In contrast, only 30.8% of the vancomycin group and 23.1% of the vancomycin plus bowel lavage group had CDI resolution (p <0.001 for between group comparisons with FMT group).

3. What adverse events (AEs) have been reported in studies of FMT and how do AEs from FMT compare to AEs from antibiotic therapy?

In studies, FMT was generally well-tolerated. Eight of the nine FMT case series that assessed AEs reported that no AEs occurred among 290 study patients.

The remaining study (43 patients) found that about one-third of patients noted irregular bowel movements and excessive flatulence the first two weeks after the procedure.

In the RCT (FECAL trial), patients reported very short-term symptoms (resolved within three to 24 hours of FMT): diarrhea in most patients, abdominal cramps in about a third of patients, and belching in a few patients.

FMT diffusion has been tempered by the U.S. Food and Drug Administration’s (FDA) announcement in May 2013 that FMT must be treated as a drug or biologic requiring clinicians to submit an Investigational New Drug (IND) application to perform the procedure. ECRI Institute identified about 42 institutions in the United States, Europe, and Canada that offered the procedure as of January 2013, some as part of ongoing clinical trials and some on an exceptional case basis.

Physicians performing FMT have reported that patients with recurrent CDI are receptive to FMT because they are very ill with poor quality of life.

Health care facilities offering FMT would need to create dedicated laboratory facilities to test and safely process donor stool and facilitate safe administration to patients. Centers also should provide patient counseling.

Excerpted with permission from ECRI Institute’s database of Emerging Technology Evidence Reports. To download the full report, visit www.ecri.org/managedcare.

For inquiries about this report or membership in ECRI Institute’s Health Technology Assessment Information Service, e-mail htais@ecri.org.

State of Evidence Base

Quantity of evidence: Low

The evidence base consists of 10 retrospective pre-post treatment studies, one prospective pre-post treatment study, and one RCT. These studies reported on 406 patients with recurrent or relapsing CDI: 380 patients received FMT, and 26 control patients received vancomycin with or without bowel lavage. Given that more than 500,000 CDIs occur per year in the United States alone, it is reasonable to expect a larger evidence base on comparative effectiveness of FMT versus antibiotic therapy, including fidoxamicin (Dificid). Study of FMT as a first-line therapy is also warranted.

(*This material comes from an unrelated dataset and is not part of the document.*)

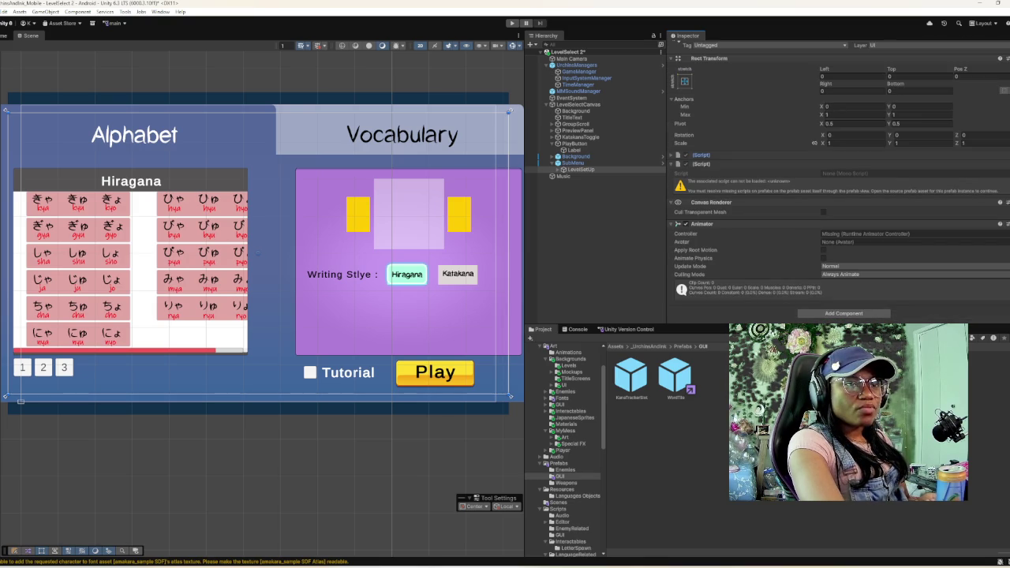
- Remove both missing-script components from LevelSetUp and search Add Component for 'le'
click(676, 155)
click(676, 155)
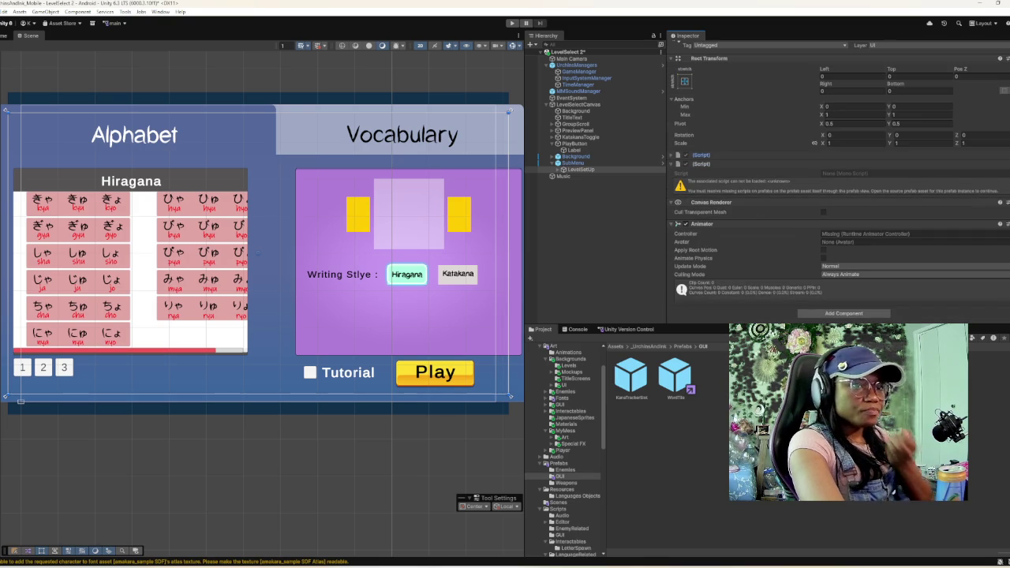
right_click(705, 155)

Quality of evidence: Moderate

CDI does not resolve without intervention; thus, case series with a pre-post treatment design can provide some informative data on the efficacy of CDI itself. Case series, however, cannot provide insight into the efficacy of FMT relative to other therapies for CDI. Only one RCT (the FECAL trial) has been published that directly compared FMT to a standard antibiotic therapy (vancomycin). Most of the published case series report single-center experiences that may not be generalizable to a broader population.

Consistency of evidence: High

The included studies reported consistent results regarding short- and longer-term efficacy and safety, and all studies reported FMT to be effective for resolving recurrent CDI in most patients (reported resolution rates were 72% to 100%).